De la même manière que la guerre de tranchées, intégralement située en territoires français et belge, était à l'avantage de l'armée allemande, la neutralisation de la gauche et de la droite françaises depuis les années 1981 favorise la première. Si la gauche est loin, réalité aidant, d'avoir pu appliquer tout son programme, qui depuis s'est étayé de multiples innovations prises pour des progrès, elle a pu en imposer une bonne partie, tandis que la droite gestionnaire se targuait d'avoir mieux su mettre en œuvre les politiques fort hasardeuses que lui avait soufflées la gauche.
On avait pu penser, avec la fin de la Guerre froide, la construction européenne, la mondialisation, que la guerre de mouvement conduite par la gauche allait prendre fin.
C'était sans compter sur le monopole de l'Interprétation, celui qui, dans les écoles, dans les universités, dans les médias, dans les associations, donne aux événements du monde une explication que l'opinion acceptera même si elle est erronée.
La crise financière, depuis un an, a permis aux idées socialistes non pas, comme le disent les observateurs, une Reconquista idéologique, attendu qu'il n'y avait pas eu, au préalable, de défaite de ces idées, les gouvernements de droite les ayant concrétisées avec zèle au cours des années 1990 et 2000. Mais une accentuation de leur empire sur les esprits, avec un président de droite, Nicolas Sarkozy, allant à Toulon comme l'empereur Henri IV était allé à Canossa s'humilier devant Grégoire VII.
Ayant retenu les leçons de la Bataille de la Marne, la gauche française a opté, en 2008, pour le Blitzkrieg. Placée en position de force grâce au monopole de l'Interprétation, elle a imposé tout de suite son explication de la crise liée aux subprimes : si celle-ci a eu lieu, c'est parce qu'il n'y a pas assez d'État.
La droite n'a pas cherché à se lancer dans la course à la mer cette fois-ci. Elle a accepté les conditions d'armistice idéologique de la gauche : vous êtes au pouvoir, c'est entendu. Mais vous appliquerez nos idées, comme vous l'avez toujours fait.
Et Sarkozy, accusé (car c'est un crime en France) d'« ultra-libéralisme » pendant la campagne présidentielle de 2007, de se faire plus socialiste que les socialistes.
Il n'y a plus de tranchées, il n'y a plus de gauche et de droite, car il n'y a plus de guerre. La gauche a gagné la guerre. À l'usure d'abord, elle a fait des lions de Verdun les poules mouillées de Sedan. Elle n'a plus eu, à la première occasion, que lui a fournie la crise financière, qu'à lancer ses quelques panzers à l'assaut des Champs-Élysées. On les y accueillerait, mieux, on leur déroulerait le tapis rouge.

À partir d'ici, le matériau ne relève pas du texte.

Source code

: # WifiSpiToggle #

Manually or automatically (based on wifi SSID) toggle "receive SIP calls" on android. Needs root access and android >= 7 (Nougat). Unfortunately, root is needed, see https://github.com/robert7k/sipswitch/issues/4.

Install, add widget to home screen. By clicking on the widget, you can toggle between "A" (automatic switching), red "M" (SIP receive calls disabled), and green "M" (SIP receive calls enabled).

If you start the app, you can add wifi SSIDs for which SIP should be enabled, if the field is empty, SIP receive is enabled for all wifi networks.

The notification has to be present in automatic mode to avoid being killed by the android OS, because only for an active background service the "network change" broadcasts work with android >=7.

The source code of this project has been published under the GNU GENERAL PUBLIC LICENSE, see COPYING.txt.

D'un monde en deux dimensions, déterminé par l'abscisse de gauche et l'ordonnée de droite (ou l'inverse), la guerre a accouché d'un monde en une seule dimension : tout en France désormais est socialiste, et l'on n'y débat plus guère que de nuances.
Refuser le clivage gauche-droite, dès lors, n'est plus seulement une basse manœuvre rhétorique. C'est le seul moyen de penser le politique en des termes contemporains.